Although many of us are guilty of sending a few personal texts or emails at work, we may not realize that distractions such as texting and other forms of social media cost employers an estimated $10 million per year in decreased productivity. Texting at the office may have more personal consequences as well. While work-related texting is gaining acceptance, the partners or other supervisors may view frequent personal texting as unprofessional and unproductive, two adjectives you don’t want used in that yearly evaluation.

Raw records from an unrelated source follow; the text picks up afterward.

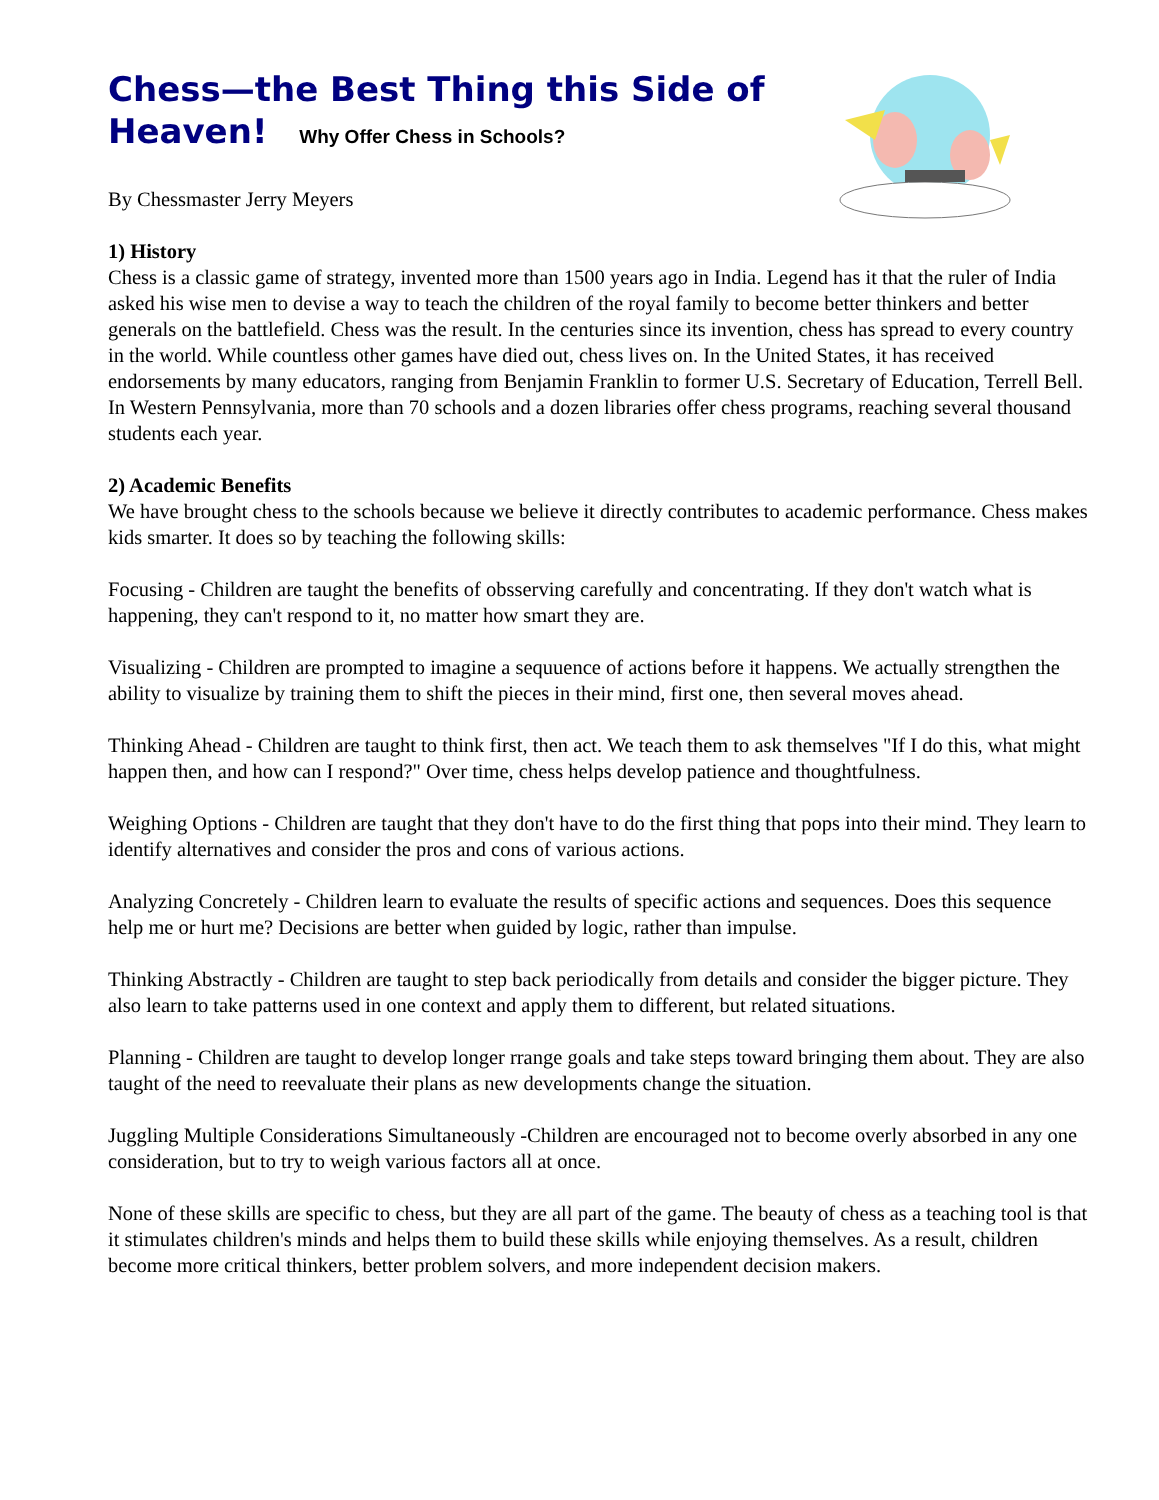Chess—the Best Thing this Side of Heaven! Why Offer Chess in Schools?
By Chessmaster Jerry Meyers
1) History
Chess is a classic game of strategy, invented more than 1500 years ago in India. Legend has it that the ruler of India asked his wise men to devise a way to teach the children of the royal family to become better thinkers and better generals on the battlefield. Chess was the result. In the centuries since its invention, chess has spread to every country in the world. While countless other games have died out, chess lives on. In the United States, it has received endorsements by many educators, ranging from Benjamin Franklin to former U.S. Secretary of Education, Terrell Bell. In Western Pennsylvania, more than 70 schools and a dozen libraries offer chess programs, reaching several thousand students each year.
2) Academic Benefits
We have brought chess to the schools because we believe it directly contributes to academic performance. Chess makes kids smarter. It does so by teaching the following skills:
Focusing - Children are taught the benefits of obsserving carefully and concentrating. If they don't watch what is happening, they can't respond to it, no matter how smart they are.
Visualizing - Children are prompted to imagine a sequuence of actions before it happens. We actually strengthen the ability to visualize by training them to shift the pieces in their mind, first one, then several moves ahead.
Thinking Ahead - Children are taught to think first, then act. We teach them to ask themselves "If I do this, what might happen then, and how can I respond?" Over time, chess helps develop patience and thoughtfulness.
Weighing Options - Children are taught that they don't have to do the first thing that pops into their mind. They learn to identify alternatives and consider the pros and cons of various actions.
Analyzing Concretely - Children learn to evaluate the results of specific actions and sequences. Does this sequence help me or hurt me? Decisions are better when guided by logic, rather than impulse.
Thinking Abstractly - Children are taught to step back periodically from details and consider the bigger picture. They also learn to take patterns used in one context and apply them to different, but related situations.
Planning - Children are taught to develop longer rrange goals and take steps toward bringing them about. They are also taught of the need to reevaluate their plans as new developments change the situation.
Juggling Multiple Considerations Simultaneously -Children are encouraged not to become overly absorbed in any one consideration, but to try to weigh various factors all at once.
None of these skills are specific to chess, but they are all part of the game. The beauty of chess as a teaching tool is that it stimulates children's minds and helps them to build these skills while enjoying themselves. As a result, children become more critical thinkers, better problem solvers, and more independent decision makers.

There lies the rub. You need send cupid’s arrow straight through your office’s 4g network to the heart of the object of your affection, but you also don’t want to get fired (or not hired if you are interning). In addition to silencing your phone, the following tips can assist you to practice safe text and prevent a pitiful performance review:
- Meetings: This is pretty obvious, but warrants reiteration. Don’t send personal texts while you are in a meeting or in court. Srsly.
- Common spaces: Texting in your work common spaces may seem fine because you are not strictly on the job while you are heating that Hot Pocket in the microwave, but it can erode your professional image. Frequently texting in the hallway, kitchen, elevator etc. may give off the impression that you would rather be anywhere else than performing due diligence or drafting that response brief.
- At your desk: Sneaking in a few quick texts at your desk is probably fine, as long as you are discreet. However, if you are hunched over your phone every time the managing partner walks by, you aren’t exactly exuding the appearance of a diligent and focused associate. Texting at your desk may also create a barrier between you and your fellow co-workers because you may appear perpetually distracted and unable to answer any questions or help with projects.
New lawyers and law students may feel like they spend all of their time at work, and it is easier than ever to check out from work by texting and using other forms of social media on your phone. But, if you want to keep your job, it is best to proceed with caution. It may be wise to send that sultry SMS after hours to CYA.